#### RECORDS FOR THIS EXERCISE ####

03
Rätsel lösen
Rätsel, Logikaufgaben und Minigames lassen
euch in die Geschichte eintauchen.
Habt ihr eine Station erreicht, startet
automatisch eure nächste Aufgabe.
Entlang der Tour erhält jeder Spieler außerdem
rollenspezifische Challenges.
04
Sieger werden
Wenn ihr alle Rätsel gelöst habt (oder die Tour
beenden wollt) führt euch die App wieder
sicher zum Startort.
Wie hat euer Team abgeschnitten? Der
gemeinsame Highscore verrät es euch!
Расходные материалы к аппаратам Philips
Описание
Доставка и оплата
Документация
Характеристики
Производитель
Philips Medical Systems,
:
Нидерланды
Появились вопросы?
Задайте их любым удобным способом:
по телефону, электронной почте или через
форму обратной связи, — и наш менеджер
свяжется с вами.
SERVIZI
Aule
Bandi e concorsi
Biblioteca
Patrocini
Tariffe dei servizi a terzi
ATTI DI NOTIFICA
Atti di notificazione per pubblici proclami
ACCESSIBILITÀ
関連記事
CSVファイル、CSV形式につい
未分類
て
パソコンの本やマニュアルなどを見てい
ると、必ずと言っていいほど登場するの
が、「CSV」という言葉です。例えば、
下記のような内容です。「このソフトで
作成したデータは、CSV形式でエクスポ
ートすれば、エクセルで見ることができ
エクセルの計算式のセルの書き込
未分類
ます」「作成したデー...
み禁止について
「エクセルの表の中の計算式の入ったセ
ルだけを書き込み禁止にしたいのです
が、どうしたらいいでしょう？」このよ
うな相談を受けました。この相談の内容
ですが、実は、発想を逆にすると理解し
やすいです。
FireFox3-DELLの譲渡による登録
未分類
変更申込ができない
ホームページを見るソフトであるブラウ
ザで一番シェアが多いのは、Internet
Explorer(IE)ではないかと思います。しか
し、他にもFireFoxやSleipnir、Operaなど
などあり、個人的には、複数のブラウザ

####

Could you reproduce every line of the listing above, with each character unchanged?

03
Rätsel lösen
Rätsel, Logikaufgaben und Minigames lassen
euch in die Geschichte eintauchen.
Habt ihr eine Station erreicht, startet
automatisch eure nächste Aufgabe.
Entlang der Tour erhält jeder Spieler außerdem
rollenspezifische Challenges.
04
Sieger werden
Wenn ihr alle Rätsel gelöst habt (oder die Tour
beenden wollt) führt euch die App wieder
sicher zum Startort.
Wie hat euer Team abgeschnitten? Der
gemeinsame Highscore verrät es euch!
Расходные материалы к аппаратам Philips
Описание
Доставка и оплата
Документация
Характеристики
Производитель
Philips Medical Systems,
:
Нидерланды
Появились вопросы?
Задайте их любым удобным способом:
по телефону, электронной почте или через
форму обратной связи, — и наш менеджер
свяжется с вами.
SERVIZI
Aule
Bandi e concorsi
Biblioteca
Patrocini
Tariffe dei servizi a terzi
ATTI DI NOTIFICA
Atti di notificazione per pubblici proclami
ACCESSIBILITÀ
関連記事
CSVファイル、CSV形式につい
未分類
て
パソコンの本やマニュアルなどを見てい
ると、必ずと言っていいほど登場するの
が、「CSV」という言葉です。例えば、
下記のような内容です。「このソフトで
作成したデータは、CSV形式でエクスポ
ートすれば、エクセルで見ることができ
エクセルの計算式のセルの書き込
未分類
ます」「作成したデー...
み禁止について
「エクセルの表の中の計算式の入ったセ
ルだけを書き込み禁止にしたいのです
が、どうしたらいいでしょう？」このよ
うな相談を受けました。この相談の内容
ですが、実は、発想を逆にすると理解し
やすいです。
FireFox3-DELLの譲渡による登録
未分類
変更申込ができない
ホームページを見るソフトであるブラウ
ザで一番シェアが多いのは、Internet
Explorer(IE)ではないかと思います。しか
し、他にもFireFoxやSleipnir、Operaなど
などあり、個人的には、複数のブラウザ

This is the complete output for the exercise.